DIRECTIONS
1) Translate this sentence from the Frieren review into Spanish: "Although we knew we’d be getting more, we didn’t know when, in what format, or how much of the original staff or style (much less the quality) would be maintained."
2) Resume the Frieren review below, writing on from its last sentence.

GIVEN PASSAGE
==================================================
Frieren, Fern, and Stark leave the magic city of Äußerst behind and travel along a road in the northern lands.

Review: (Please note that content portions of a review may contain spoilers)
The time has finally come. When I published my very thorough review of the first season of Frieren on its one-year anniversary, I speculated on the future of the series just as the production committee decided to use the same celebratory milestone to confirm said future, leading me to rush some edits at the last moment to avoid being immediately outdated. Although we knew we’d be getting more, we didn’t know when, in what format, or how much of the original staff or style (much less the quality) would be maintained. Over the course of the following year, those questions were answered, leading us to this long-awaited event that brings equal parts excitement and anxiety over the potential of not living up to the impossible standard set by the first season.
==================================================
[Human keypoint data]
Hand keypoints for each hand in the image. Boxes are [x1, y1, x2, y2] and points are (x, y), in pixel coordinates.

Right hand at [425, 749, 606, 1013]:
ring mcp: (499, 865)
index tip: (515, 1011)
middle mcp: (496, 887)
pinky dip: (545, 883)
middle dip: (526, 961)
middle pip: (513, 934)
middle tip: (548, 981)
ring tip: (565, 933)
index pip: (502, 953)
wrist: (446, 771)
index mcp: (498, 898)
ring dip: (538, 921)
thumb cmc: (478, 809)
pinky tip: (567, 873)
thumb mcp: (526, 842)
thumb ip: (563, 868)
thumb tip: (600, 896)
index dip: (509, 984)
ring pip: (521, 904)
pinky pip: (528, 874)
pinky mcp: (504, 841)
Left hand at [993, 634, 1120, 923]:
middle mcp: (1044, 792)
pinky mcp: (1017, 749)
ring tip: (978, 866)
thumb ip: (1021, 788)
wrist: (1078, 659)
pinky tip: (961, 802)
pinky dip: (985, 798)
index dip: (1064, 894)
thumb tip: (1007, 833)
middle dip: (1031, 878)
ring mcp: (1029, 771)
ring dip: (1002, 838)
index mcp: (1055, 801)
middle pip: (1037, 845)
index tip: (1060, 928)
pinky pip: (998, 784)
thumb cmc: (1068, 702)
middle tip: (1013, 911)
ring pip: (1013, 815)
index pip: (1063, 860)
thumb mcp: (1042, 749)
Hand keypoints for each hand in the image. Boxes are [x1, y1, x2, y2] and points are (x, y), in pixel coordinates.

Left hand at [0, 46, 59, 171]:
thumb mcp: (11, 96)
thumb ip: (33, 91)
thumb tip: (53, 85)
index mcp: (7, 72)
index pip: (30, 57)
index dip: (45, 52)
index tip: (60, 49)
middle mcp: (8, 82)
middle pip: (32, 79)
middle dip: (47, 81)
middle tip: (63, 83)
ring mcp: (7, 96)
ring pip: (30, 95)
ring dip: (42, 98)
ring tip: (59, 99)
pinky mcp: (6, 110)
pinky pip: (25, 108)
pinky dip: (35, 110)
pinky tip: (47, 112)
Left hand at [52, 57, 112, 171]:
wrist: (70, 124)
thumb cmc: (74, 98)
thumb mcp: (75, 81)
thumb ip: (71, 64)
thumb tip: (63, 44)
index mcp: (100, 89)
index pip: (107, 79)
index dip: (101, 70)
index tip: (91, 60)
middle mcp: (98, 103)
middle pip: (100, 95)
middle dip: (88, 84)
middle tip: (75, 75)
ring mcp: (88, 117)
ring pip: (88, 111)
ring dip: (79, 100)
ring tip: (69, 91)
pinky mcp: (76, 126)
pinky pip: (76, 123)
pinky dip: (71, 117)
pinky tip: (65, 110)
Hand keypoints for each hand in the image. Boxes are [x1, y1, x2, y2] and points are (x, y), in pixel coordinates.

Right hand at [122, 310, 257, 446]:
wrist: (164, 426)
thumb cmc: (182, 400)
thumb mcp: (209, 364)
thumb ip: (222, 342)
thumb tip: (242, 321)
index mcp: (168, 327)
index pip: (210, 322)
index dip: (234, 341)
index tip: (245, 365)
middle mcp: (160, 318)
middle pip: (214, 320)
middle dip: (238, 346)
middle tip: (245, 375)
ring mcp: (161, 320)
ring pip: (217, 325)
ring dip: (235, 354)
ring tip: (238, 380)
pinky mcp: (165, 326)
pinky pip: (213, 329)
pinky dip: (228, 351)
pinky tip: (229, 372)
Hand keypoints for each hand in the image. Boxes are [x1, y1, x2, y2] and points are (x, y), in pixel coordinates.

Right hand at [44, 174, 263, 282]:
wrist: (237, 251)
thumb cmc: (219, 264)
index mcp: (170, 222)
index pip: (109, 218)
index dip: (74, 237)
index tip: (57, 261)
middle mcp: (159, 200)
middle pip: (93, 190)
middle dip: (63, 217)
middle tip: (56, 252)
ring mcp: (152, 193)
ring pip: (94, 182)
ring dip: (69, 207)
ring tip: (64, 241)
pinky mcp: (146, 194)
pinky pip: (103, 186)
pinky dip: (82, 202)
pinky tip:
==================================================
ANSWERS
1) Aunque sabíamos que tendríamos más, no sabíamos cuándo, en qué formato ni cuánto del equipo o del estilo originales (y mucho menos de la calidad) se mantendría.

2)
I noted that I would be happy for the series to take as long as it needed to return at the same level it delivered originally, and that it would be hard to imagine it working quite as well with a different team. A gap of about two years (plus one season from the first season’s beginning, minus one season from its ending) feels about right as enough time to ensure exceptional quality without waiting so long it loses momentum or the ability to stay consistent. It is, however, important to note the things that didn’t quite stay the same. I touched upon this in my coverage of the Frieren panel at last year’s Anime Expo, which ended with the premiere of the first trailer for this season, quietly announcing its main staff.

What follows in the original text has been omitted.